▸ Text section:
★ ★ ★

Ok, post players aside. LBJ would get owned by MJ (Rodman would drive him NUTS, but he would get burned due to the speed difference), Kobe might be better than Pippen, but Pippen's defense is a great match on Kobe. Wade would not do well against Cylde. Who would take on Malone, Magic, Penny Hardaway, etc.

Great passing with Nash and Kidd- They had Stockton, Bird, Magic, Jackson, Gary Payton, Isiah Thomas, etc
3 pointers from Ray Allen, Kidd, etc- Meet Miller, Drazen Petrovick, Majerle, Glenn Rice, Ellis
Defense- You realize Hakeem is in the top 10 in steals? He tended to block a lot of shots too. MJ, Stockton, Payton, Pip, and almost all the best were great ON BOTH SIDES OF THE BALL. 

Throw any name from today out there, and someone can easily match up from the 80's or 90's. Let Shaq be in the 00's, Hakeem owned him, Kareem would score on him all day, and Mutumbo would bully him with those elbows.


----------



## Luke (Dec 7, 2008)

Sugashane said:


> I honestly believe this is the one sport where players are not improving over the last decade. They are bigger, stronger, but not better.
> 
> 80's and 90's players would demolish the players of today (Especially in the post). The league's talent pool was deeper and the game was much more physical than today's. Players today are COMPARED to the players to evaluate them.
> 
> ...


Debatable.

Yes, the older team has a distinct advantage in the post. That's really the only place where they dominate today's players, though.

No he wouldn't.

★ ★ ★

▸ The data:
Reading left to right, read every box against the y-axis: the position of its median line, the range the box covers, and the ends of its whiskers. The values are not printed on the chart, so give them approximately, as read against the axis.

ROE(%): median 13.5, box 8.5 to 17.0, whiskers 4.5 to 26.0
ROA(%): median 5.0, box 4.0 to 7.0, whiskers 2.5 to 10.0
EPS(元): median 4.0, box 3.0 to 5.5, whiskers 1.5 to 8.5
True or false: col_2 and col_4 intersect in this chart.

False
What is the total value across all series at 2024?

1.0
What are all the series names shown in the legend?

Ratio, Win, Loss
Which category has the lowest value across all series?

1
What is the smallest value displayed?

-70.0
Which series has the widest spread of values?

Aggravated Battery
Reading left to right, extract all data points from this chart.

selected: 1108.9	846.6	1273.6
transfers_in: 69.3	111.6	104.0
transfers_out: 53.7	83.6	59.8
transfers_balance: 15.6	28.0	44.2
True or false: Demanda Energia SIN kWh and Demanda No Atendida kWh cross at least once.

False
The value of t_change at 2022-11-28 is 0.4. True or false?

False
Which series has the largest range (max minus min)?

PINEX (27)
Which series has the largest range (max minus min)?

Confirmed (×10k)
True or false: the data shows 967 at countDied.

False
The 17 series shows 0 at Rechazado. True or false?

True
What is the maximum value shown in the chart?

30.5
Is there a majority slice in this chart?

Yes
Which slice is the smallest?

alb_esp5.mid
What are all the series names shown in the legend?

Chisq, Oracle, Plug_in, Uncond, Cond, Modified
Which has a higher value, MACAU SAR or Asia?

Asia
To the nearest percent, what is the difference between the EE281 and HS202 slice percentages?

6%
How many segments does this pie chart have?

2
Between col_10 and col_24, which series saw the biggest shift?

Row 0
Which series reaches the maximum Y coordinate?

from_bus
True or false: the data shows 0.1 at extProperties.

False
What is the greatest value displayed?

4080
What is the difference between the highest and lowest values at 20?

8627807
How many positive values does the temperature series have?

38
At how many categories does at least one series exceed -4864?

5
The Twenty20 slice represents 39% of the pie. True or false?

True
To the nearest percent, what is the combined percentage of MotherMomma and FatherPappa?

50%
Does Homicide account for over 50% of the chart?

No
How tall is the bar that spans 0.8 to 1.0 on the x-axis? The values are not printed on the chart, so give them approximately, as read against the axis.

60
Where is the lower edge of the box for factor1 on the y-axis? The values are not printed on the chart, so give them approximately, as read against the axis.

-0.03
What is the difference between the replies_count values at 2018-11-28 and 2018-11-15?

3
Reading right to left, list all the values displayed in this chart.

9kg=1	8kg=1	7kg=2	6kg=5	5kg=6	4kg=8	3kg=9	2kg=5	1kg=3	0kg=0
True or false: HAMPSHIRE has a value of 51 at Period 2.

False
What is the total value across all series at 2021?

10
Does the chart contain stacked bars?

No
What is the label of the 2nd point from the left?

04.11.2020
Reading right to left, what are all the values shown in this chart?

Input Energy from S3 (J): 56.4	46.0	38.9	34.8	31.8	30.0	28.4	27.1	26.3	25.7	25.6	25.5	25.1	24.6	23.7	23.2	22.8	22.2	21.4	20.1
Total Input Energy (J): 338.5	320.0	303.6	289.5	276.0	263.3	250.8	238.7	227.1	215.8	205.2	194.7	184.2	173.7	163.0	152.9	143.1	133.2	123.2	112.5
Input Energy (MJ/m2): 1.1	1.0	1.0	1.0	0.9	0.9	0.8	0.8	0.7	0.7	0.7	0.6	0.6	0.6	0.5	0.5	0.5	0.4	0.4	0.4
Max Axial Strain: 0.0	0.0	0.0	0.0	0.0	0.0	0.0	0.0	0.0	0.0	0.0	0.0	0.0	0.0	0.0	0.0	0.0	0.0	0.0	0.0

★ ★ ★

▸ Exercise tasks:
- A) Copy the basketball thread from "Throw any name" to "(Dec 7, 2008)".
- B) Name every player the basketball thread lists in the part that begins "3 pointers from Ray Allen".
Rely only on the basketball thread to complete these.

▸ Solutions to each task:
- A)
Throw any name from today out there, and someone can easily match up from the 80's or 90's. Let Shaq be in the 00's, Hakeem owned him, Kareem would score on him all day, and Mutumbo would bully him with those elbows.


----------



## Luke (Dec 7, 2008)

- B) Ray Allen, Kidd, Miller, Drazen Petrovick, Majerle, Glenn Rice, Ellis